### GIVEN INSTRUCTION
Please update the items starting at the line that contains "Target: left lung" and ending at the end of the items, replacing "empty list" with "empty array" and changing nothing else. Leave the pictures out of your answer.

___ PROVIDED INFORMATION ___

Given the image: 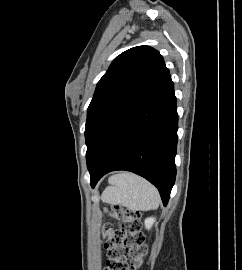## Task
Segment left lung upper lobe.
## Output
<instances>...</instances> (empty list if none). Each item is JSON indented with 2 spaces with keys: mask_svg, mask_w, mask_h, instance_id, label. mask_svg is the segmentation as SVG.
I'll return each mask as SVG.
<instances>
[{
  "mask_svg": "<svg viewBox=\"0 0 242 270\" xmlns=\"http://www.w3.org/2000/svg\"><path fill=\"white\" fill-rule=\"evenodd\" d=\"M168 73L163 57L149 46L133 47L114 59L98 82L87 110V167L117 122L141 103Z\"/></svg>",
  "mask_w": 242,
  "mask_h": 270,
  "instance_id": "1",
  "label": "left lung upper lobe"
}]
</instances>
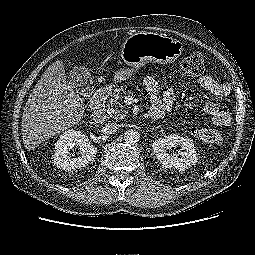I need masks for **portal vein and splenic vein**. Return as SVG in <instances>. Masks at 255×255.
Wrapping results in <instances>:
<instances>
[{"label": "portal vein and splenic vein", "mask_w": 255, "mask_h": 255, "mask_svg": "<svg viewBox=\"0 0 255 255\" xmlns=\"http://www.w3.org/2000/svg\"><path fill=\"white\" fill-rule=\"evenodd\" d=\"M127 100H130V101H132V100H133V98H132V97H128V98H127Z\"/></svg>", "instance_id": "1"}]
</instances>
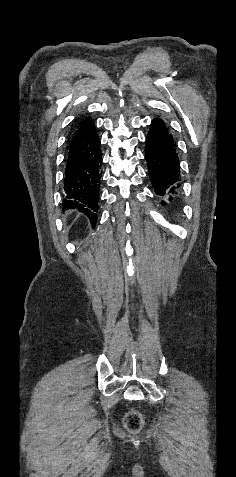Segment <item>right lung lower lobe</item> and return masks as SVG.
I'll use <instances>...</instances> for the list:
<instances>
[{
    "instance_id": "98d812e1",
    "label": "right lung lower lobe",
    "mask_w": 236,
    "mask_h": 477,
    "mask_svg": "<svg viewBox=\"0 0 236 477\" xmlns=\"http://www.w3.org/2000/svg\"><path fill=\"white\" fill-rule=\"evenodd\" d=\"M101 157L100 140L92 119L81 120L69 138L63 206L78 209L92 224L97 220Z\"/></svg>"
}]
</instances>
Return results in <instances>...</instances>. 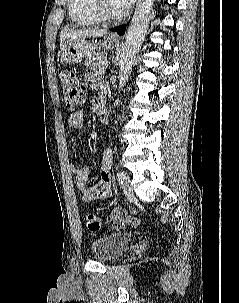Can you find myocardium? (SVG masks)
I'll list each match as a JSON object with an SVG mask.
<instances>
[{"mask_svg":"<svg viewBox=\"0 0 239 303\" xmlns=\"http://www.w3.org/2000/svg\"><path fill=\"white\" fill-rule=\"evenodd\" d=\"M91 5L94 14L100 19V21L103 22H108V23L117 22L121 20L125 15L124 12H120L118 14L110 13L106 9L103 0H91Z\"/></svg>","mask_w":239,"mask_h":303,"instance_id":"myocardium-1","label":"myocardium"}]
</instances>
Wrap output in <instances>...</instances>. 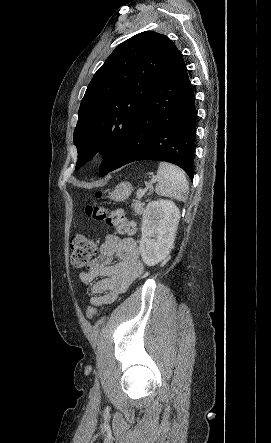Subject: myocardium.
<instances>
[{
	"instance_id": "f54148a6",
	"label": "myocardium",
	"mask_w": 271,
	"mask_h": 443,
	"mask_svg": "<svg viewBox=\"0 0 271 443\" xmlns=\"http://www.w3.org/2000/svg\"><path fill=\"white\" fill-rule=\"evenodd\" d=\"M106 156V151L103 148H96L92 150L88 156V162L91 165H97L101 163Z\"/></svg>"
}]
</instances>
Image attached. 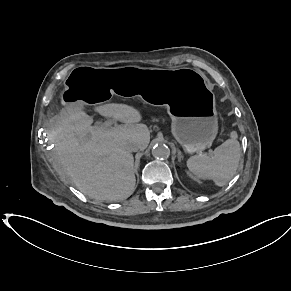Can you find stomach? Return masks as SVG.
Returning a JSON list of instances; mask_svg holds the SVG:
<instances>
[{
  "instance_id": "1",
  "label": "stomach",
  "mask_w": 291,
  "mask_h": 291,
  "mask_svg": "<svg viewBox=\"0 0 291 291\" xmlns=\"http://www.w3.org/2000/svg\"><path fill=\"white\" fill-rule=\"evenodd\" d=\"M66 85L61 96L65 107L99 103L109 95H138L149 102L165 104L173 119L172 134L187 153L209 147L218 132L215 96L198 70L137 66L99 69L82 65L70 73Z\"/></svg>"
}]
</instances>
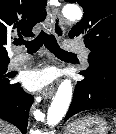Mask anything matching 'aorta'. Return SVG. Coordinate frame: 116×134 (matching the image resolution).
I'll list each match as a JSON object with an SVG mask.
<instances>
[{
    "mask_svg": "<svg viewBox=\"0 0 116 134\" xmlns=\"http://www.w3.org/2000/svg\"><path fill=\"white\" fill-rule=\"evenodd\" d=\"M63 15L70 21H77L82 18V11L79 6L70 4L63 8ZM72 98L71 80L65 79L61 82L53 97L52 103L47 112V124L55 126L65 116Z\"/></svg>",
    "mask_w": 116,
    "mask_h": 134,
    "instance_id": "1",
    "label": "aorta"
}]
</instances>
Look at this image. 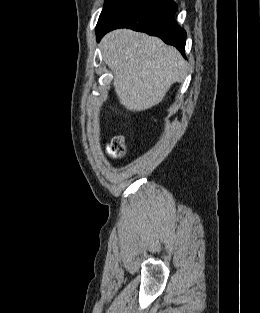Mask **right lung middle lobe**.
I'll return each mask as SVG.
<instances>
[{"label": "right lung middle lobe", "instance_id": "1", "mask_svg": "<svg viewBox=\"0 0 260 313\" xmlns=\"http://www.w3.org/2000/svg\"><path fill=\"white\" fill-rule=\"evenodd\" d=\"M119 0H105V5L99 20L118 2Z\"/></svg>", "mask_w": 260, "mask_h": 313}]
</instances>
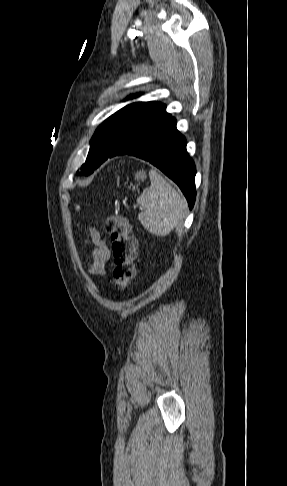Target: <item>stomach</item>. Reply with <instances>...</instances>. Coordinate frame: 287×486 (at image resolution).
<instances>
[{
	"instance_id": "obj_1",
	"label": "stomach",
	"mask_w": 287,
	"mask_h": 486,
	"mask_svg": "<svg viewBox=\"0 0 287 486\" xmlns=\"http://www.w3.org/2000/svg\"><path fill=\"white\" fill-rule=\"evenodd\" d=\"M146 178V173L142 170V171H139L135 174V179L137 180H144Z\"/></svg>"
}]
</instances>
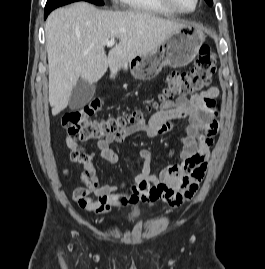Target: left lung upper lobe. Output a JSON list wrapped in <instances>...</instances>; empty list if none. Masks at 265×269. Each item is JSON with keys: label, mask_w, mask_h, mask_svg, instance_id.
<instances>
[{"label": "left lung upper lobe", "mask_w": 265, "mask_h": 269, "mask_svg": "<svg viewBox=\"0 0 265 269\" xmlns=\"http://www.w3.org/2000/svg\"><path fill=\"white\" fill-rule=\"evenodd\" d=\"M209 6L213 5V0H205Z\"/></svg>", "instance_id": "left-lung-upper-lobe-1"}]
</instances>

___

### THE OUTPUT
Target: left lung upper lobe. Output a JSON list wrapped in <instances>...</instances>; empty array if none. Masks at 265×269. Each item is JSON with keys: label, mask_w, mask_h, mask_svg, instance_id.
<instances>
[{"label": "left lung upper lobe", "mask_w": 265, "mask_h": 269, "mask_svg": "<svg viewBox=\"0 0 265 269\" xmlns=\"http://www.w3.org/2000/svg\"><path fill=\"white\" fill-rule=\"evenodd\" d=\"M209 6L213 5V0H205Z\"/></svg>", "instance_id": "left-lung-upper-lobe-1"}]
</instances>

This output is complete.